The quantum casino: tutorials |

We can use ∆*S*_{total }to predict the direction of a reaction, but largely for historical reasons chemists prefer to think in terms of energy.

A note on units. We must take care when using mathematical expressions that include both energy and entropy. Chemists normally measure energy (both enthalpy and Gibbs free energy) in kJ mol^{-1} (kilojoules per mole) but measure entropy in J K^{‑1} mol^{-1} (joules per kelvin per mole).
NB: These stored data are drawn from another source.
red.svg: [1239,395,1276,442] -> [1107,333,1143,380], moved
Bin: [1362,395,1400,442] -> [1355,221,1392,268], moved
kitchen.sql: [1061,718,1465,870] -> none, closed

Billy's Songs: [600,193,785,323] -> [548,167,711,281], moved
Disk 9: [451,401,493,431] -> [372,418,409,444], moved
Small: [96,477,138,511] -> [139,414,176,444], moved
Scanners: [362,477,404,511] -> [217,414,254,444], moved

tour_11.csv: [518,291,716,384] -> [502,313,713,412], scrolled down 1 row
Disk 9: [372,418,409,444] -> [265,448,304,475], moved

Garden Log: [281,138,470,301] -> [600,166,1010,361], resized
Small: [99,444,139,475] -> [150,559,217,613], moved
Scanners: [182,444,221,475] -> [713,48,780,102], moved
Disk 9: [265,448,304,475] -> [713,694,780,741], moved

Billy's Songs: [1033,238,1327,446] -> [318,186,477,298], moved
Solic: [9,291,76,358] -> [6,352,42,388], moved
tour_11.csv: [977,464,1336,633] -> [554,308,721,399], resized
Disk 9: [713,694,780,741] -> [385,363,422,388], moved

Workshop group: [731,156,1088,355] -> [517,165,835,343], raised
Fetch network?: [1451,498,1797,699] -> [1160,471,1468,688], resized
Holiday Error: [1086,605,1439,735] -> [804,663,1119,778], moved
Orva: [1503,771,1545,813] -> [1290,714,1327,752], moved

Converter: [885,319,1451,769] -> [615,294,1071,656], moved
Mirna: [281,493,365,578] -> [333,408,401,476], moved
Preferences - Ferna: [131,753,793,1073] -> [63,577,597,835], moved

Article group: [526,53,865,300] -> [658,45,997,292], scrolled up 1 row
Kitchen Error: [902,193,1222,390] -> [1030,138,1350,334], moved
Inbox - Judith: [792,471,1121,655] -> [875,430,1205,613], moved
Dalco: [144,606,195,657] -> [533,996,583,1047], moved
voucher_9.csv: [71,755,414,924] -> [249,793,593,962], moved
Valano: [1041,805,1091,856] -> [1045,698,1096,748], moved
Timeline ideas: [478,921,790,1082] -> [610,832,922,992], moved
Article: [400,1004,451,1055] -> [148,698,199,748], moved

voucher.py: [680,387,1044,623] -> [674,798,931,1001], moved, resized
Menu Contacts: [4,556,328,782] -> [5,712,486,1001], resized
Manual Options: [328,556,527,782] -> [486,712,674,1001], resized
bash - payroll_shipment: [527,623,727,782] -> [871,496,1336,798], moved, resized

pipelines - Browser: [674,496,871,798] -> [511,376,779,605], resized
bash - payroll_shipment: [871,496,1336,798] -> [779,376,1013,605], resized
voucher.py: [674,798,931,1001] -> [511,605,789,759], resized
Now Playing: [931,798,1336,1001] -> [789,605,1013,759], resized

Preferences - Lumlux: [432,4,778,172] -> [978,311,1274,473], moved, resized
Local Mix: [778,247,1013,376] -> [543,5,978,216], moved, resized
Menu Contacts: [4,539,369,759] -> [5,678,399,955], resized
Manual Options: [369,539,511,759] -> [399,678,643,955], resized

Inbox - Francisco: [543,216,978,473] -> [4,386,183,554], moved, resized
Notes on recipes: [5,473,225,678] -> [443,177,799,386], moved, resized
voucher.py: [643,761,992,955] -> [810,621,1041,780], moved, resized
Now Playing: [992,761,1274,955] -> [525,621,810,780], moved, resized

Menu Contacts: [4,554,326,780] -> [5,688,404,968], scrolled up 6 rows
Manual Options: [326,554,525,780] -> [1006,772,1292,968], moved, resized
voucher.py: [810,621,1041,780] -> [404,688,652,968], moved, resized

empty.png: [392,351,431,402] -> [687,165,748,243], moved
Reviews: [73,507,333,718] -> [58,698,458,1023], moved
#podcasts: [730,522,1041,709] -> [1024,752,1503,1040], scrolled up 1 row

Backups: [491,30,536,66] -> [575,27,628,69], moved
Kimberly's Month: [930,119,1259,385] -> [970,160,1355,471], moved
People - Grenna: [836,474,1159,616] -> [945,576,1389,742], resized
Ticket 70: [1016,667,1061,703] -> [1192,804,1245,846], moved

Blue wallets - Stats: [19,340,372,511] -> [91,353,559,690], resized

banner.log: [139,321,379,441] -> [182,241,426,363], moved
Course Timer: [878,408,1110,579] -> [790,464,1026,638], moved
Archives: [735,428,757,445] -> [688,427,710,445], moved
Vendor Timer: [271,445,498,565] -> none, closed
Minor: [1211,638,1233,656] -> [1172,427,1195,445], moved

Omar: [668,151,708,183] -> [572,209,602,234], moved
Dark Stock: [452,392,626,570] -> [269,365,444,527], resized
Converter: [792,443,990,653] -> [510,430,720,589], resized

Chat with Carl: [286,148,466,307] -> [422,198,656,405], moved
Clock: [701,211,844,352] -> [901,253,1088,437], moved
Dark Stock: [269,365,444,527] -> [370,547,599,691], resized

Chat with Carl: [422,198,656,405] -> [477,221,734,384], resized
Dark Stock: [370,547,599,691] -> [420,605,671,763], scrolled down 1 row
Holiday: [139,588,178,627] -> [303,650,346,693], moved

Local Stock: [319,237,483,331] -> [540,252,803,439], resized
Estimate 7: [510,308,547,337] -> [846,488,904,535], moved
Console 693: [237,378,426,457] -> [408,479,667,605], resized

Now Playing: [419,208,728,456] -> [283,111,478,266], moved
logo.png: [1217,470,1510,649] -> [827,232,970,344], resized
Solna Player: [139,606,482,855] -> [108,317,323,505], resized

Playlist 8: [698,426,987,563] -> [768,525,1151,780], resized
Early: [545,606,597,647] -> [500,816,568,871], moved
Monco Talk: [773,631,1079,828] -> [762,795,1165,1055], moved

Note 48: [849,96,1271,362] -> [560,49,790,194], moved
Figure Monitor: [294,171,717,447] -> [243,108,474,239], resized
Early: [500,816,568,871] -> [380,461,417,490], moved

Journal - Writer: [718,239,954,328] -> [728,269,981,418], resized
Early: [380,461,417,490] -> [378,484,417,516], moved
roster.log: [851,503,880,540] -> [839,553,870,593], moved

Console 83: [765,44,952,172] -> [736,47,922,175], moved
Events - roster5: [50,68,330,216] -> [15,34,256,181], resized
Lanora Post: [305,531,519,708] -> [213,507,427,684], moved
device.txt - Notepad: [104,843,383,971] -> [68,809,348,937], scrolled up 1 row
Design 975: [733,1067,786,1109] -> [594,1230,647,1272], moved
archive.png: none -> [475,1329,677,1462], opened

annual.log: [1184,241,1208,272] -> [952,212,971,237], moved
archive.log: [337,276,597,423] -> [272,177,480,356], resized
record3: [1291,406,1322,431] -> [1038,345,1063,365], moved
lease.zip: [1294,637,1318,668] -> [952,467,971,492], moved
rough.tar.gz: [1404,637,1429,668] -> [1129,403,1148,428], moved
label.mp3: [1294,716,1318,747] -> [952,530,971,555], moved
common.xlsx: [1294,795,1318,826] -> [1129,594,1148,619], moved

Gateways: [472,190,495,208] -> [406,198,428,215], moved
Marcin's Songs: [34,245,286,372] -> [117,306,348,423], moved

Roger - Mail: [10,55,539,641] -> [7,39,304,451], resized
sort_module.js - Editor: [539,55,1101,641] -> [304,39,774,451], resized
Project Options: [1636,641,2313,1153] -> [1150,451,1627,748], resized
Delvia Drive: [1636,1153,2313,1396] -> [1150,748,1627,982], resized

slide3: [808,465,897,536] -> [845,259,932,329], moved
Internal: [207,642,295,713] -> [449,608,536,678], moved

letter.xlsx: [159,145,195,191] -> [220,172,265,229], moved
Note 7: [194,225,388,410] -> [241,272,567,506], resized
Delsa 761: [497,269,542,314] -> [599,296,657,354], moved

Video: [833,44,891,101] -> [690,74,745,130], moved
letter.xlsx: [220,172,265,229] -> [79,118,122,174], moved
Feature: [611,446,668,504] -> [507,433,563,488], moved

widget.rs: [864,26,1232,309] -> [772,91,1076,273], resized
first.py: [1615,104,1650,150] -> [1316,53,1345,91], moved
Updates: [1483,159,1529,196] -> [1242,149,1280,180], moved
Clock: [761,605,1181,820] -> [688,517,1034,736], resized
So it is necessary to convert the units – usually by dividing the entropy values by 1000 so that they are measured in kJ K^{‑1} mol^{-1}. |

∆*S*_{total} = ∆*S*_{system} + ∆*S*_{surroundings}

but remember ∆S_{surroundings} = –∆*H* / *T*

so

∆*S*_{total} = ∆*S*_{system} + (* –∆ H / T)*

If we multiply through by –*T*, we get

–*T*∆S_{total} = ∆*H* – *T*∆*S*_{system}

Since entropy has units of J K^{-1} mol^{-1}, *T *x ∆*S* has units of J mol^{-1} and is a measure of energy. We call the term ‘–*T*∆S_{total}’ the Gibbs free energy after the American chemist Josiah Willard Gibbs. It is given the symbol ∆*G* so

∆*G* = ∆H – *T*∆*S*_{system}

Notice that if it is *negative*, the reaction is feasible. Notice also that all the terms in the expression relate to the *system* rather than the surroundings. This is what makes this quantity so useful to chemists. It is also an energy term, which is a concept more familiar to most chemists than entropy.